Text-based design files

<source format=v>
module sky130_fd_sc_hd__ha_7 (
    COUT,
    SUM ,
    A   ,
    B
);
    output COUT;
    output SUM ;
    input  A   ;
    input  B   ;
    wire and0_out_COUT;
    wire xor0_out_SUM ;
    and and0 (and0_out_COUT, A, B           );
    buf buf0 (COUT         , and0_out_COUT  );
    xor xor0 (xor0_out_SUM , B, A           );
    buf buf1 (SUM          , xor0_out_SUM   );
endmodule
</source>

...

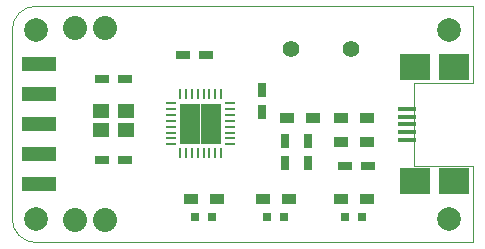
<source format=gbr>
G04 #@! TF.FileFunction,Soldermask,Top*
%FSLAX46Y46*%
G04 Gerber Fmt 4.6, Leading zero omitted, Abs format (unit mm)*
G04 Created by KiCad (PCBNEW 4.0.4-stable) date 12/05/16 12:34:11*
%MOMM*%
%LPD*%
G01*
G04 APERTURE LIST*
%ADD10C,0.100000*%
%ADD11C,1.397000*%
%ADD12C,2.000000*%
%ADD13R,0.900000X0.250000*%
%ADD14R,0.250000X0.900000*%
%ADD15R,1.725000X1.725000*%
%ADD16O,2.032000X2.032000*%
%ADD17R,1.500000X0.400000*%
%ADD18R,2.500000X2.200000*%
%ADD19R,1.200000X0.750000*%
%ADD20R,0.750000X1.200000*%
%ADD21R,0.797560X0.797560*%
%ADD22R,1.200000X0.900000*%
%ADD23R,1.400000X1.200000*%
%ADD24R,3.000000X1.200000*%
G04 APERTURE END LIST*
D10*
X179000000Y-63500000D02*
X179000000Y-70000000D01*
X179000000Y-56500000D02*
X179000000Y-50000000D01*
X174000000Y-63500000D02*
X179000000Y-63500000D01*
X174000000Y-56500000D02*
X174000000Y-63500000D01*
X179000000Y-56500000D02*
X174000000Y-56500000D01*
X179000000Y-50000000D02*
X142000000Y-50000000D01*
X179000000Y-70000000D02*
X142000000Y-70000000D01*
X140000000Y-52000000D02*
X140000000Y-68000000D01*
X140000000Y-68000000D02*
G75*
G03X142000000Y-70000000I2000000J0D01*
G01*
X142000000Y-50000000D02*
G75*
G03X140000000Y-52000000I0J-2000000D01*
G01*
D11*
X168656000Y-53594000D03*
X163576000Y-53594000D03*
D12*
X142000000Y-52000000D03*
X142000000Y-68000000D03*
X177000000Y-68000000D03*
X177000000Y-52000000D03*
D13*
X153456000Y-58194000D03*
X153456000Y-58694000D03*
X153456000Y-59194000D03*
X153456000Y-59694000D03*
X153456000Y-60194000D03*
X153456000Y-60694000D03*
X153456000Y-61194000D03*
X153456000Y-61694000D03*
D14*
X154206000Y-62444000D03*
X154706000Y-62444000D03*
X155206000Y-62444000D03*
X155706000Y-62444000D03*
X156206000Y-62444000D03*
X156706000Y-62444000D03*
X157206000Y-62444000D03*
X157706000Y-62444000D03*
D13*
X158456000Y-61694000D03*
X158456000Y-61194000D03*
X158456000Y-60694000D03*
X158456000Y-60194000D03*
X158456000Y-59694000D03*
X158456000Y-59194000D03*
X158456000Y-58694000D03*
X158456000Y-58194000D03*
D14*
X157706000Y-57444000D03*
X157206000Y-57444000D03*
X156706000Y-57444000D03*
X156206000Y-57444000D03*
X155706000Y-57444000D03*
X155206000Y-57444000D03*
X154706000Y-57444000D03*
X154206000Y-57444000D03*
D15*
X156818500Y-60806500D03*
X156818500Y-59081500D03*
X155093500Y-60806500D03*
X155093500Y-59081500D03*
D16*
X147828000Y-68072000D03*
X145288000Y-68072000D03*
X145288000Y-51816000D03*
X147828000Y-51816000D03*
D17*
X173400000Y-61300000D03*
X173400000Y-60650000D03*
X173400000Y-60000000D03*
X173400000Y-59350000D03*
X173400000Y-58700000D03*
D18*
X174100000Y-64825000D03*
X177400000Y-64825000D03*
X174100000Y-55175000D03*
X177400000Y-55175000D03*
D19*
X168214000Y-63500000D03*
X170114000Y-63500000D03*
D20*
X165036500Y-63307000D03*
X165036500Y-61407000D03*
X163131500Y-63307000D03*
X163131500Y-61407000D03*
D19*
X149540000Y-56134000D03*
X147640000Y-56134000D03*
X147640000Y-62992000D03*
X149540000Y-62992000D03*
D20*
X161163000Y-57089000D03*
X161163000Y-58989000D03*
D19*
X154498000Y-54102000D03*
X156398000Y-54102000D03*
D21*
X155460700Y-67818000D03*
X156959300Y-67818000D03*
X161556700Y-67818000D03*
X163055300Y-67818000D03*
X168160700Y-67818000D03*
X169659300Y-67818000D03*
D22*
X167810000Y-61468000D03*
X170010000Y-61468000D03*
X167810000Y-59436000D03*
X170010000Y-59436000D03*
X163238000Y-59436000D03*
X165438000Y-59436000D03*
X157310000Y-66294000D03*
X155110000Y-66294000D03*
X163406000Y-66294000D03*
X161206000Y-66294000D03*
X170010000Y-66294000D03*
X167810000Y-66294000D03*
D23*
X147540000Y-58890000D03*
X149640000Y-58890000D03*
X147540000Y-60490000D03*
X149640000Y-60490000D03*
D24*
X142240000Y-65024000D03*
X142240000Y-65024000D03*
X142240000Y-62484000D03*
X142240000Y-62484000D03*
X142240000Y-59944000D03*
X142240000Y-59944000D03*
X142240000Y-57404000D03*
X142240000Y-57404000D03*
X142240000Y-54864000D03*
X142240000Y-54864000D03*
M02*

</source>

INSTRUCTIONS TO FOLLOW
A complete answer gives every line of the records holding "format".

EXERCISE OUTPUT
<source format=v>
<source format=gbr>
G04 Gerber Fmt 4.6, Leading zero omitted, Abs format (unit mm)*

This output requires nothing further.